Ask the question that reframes the problem — even if you don’t yet know where it will lead.

Because long-term client relationships are built not on perfect execution, but on the experience of being truly understood.


4. Trying to Fix Instead of Understanding


Many high-performing professionals are excellent problem-solvers — and paradoxically, that’s exactly what can get in the way. When you listen with the intention to fix, your attention quietly shifts: instead of fully hearing the person in front of you, you start scanning for something else — a familiar pattern you recognize, a solution you can quickly apply, the fastest path to resolution.


And in that moment, something subtle happens. You move ahead of the client. You’re already closer to the answer than they are — and as a result, you stop truly hearing them.
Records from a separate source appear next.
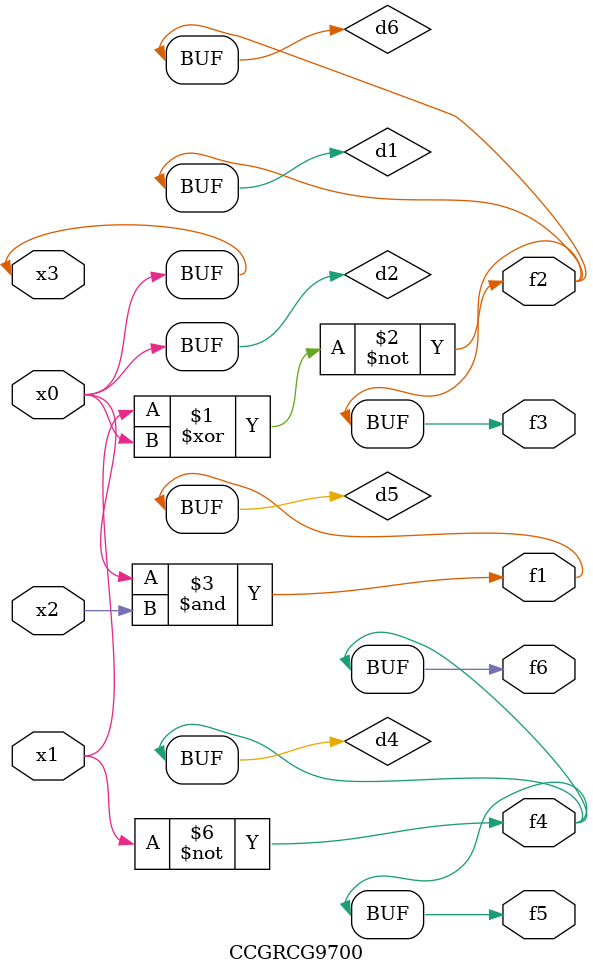
<source format=v>
module CCGRCG9700(
	input x0, x1, x2, x3,
	output f1, f2, f3, f4, f5, f6
);

	wire d1, d2, d3, d4, d5, d6;

	xnor (d1, x1, x3);
	buf (d2, x0, x3);
	nand (d3, x0, x2);
	not (d4, x1);
	nand (d5, d3);
	or (d6, d1);
	assign f1 = d5;
	assign f2 = d6;
	assign f3 = d6;
	assign f4 = d4;
	assign f5 = d4;
	assign f6 = d4;
endmodule

</source>
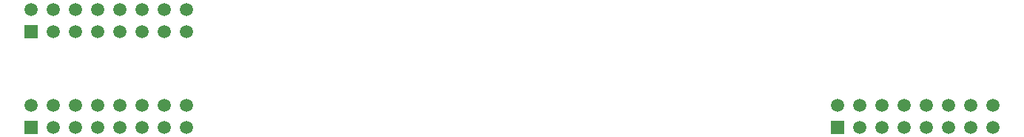
<source format=gbr>
G04 Layer_Color=255*
%FSLAX45Y45*%
%MOMM*%
%TF.FileFunction,Pads,Bot*%
%TF.Part,Single*%
G01*
G75*
%TA.AperFunction,ComponentPad*%
%ADD12C,1.50000*%
%ADD13R,1.50000X1.50000*%
D12*
X19876578Y27969397D02*
D03*
Y27715399D02*
D03*
X19622577Y27969397D02*
D03*
Y27715399D02*
D03*
X19368578Y27969397D02*
D03*
Y27715399D02*
D03*
X19114577Y27969397D02*
D03*
Y27715399D02*
D03*
X18860577Y27969397D02*
D03*
Y27715399D02*
D03*
X18606577Y27969397D02*
D03*
Y27715399D02*
D03*
X18352577Y27969397D02*
D03*
Y27715399D02*
D03*
X18098576Y27969397D02*
D03*
X10644318D02*
D03*
Y27715399D02*
D03*
X10390318Y27969397D02*
D03*
Y27715399D02*
D03*
X10136318Y27969397D02*
D03*
Y27715399D02*
D03*
X9882318Y27969397D02*
D03*
Y27715399D02*
D03*
X9628318Y27969397D02*
D03*
Y27715399D02*
D03*
X9374318Y27969397D02*
D03*
Y27715399D02*
D03*
X9120318Y27969397D02*
D03*
Y27715399D02*
D03*
X8866318Y27969397D02*
D03*
X10644322Y29070001D02*
D03*
Y28816000D02*
D03*
X10390322Y29070001D02*
D03*
Y28816000D02*
D03*
X10136322Y29070001D02*
D03*
Y28816000D02*
D03*
X9882322Y29070001D02*
D03*
Y28816000D02*
D03*
X9628322Y29070001D02*
D03*
Y28816000D02*
D03*
X9374322Y29070001D02*
D03*
Y28816000D02*
D03*
X9120322Y29070001D02*
D03*
Y28816000D02*
D03*
X8866322Y29070001D02*
D03*
D13*
X18098576Y27715399D02*
D03*
X8866318D02*
D03*
X8866322Y28816000D02*
D03*
%TF.MD5,f9f5b8ee7642d2933ca98006ff393a37*%
M02*

</source>
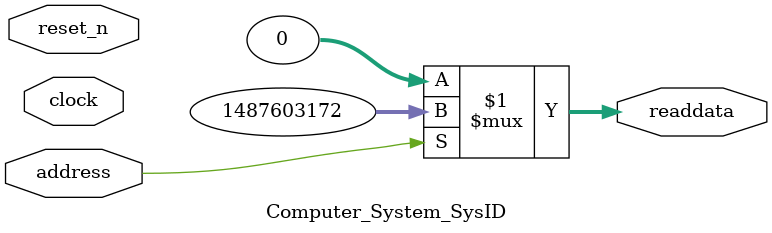
<source format=v>

`timescale 1ns / 1ps
// synthesis translate_on

// turn off superfluous verilog processor warnings 
// altera message_level Level1 
// altera message_off 10034 10035 10036 10037 10230 10240 10030 

module Computer_System_SysID (
               // inputs:
                address,
                clock,
                reset_n,

               // outputs:
                readdata
             )
;

  output  [ 31: 0] readdata;
  input            address;
  input            clock;
  input            reset_n;

  wire    [ 31: 0] readdata;
  //control_slave, which is an e_avalon_slave
  assign readdata = address ? 1487603172 : 0;

endmodule




</source>
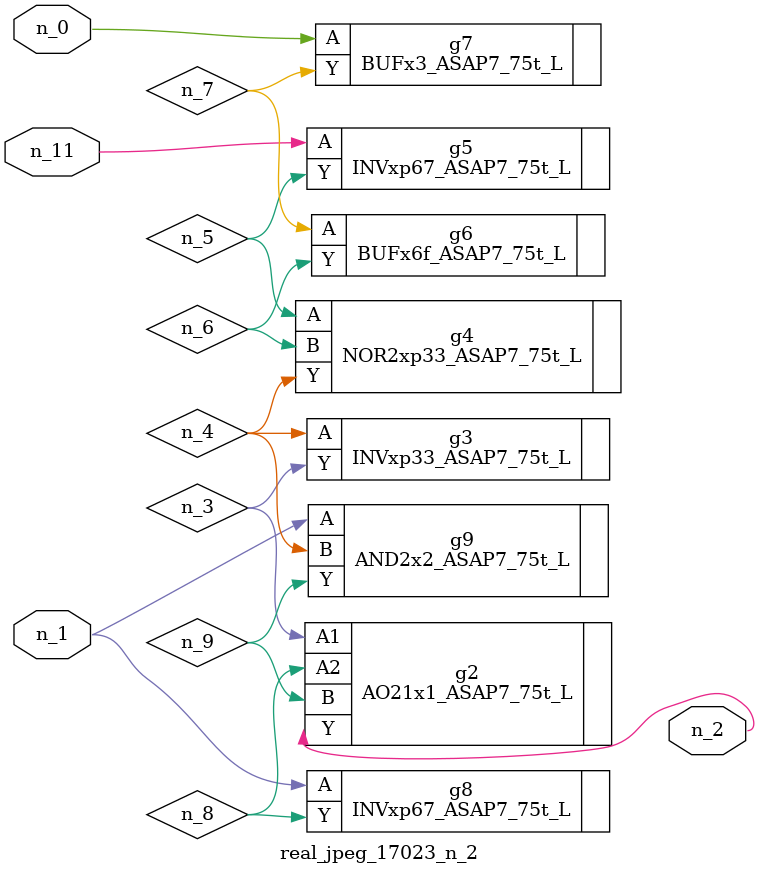
<source format=v>
module real_jpeg_17023_n_2 (n_1, n_11, n_0, n_2);

input n_1;
input n_11;
input n_0;

output n_2;

wire n_5;
wire n_8;
wire n_4;
wire n_6;
wire n_7;
wire n_3;
wire n_9;

BUFx3_ASAP7_75t_L g7 ( 
.A(n_0),
.Y(n_7)
);

INVxp67_ASAP7_75t_L g8 ( 
.A(n_1),
.Y(n_8)
);

AND2x2_ASAP7_75t_L g9 ( 
.A(n_1),
.B(n_4),
.Y(n_9)
);

AO21x1_ASAP7_75t_L g2 ( 
.A1(n_3),
.A2(n_8),
.B(n_9),
.Y(n_2)
);

INVxp33_ASAP7_75t_L g3 ( 
.A(n_4),
.Y(n_3)
);

NOR2xp33_ASAP7_75t_L g4 ( 
.A(n_5),
.B(n_6),
.Y(n_4)
);

BUFx6f_ASAP7_75t_L g6 ( 
.A(n_7),
.Y(n_6)
);

INVxp67_ASAP7_75t_L g5 ( 
.A(n_11),
.Y(n_5)
);


endmodule
</source>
In consulting and leadership, this creates two very different trajectories. When you focus on fixing, you solve the immediate issue but often create a dependency. When you focus on understanding, you build the client’s ability to think, decide, and act independently — and that’s what actually scales beyond the conversation.


The role is not to provide answers faster. It’s to create conditions where better answers can emerge.

What Actually Changes Listening


Most listening frameworks focus on techniques. But in practice, the real shift isn’t technical — it’s internal. Listening starts to change the moment you stop trying to prove something in the conversation.


Because as soon as your attention moves toward how you’re being perceived — whether you sound competent enough, whether you’re being liked, whether you have the answer ready — you’re no longer fully present with what’s actually being said. And that has a direct impact on decision quality.


The paradox is simple:

the less you need to perform in the conversation, the more useful you become in it.

That’s when clients begin to say what they actually think — not the polished version, not the “safe” version, but the real one. And that’s where the work actually begins.


A Question Worth Sitting With


The difference between a productive conversation and a performative one is rarely obvious in the moment — but it shows up clearly in hindsight, if you know where to look.


So look back at your last few important conversations ans ask yourself:

Where were you trying to understand — and where were you trying to prove something? And what did that cost the outcome?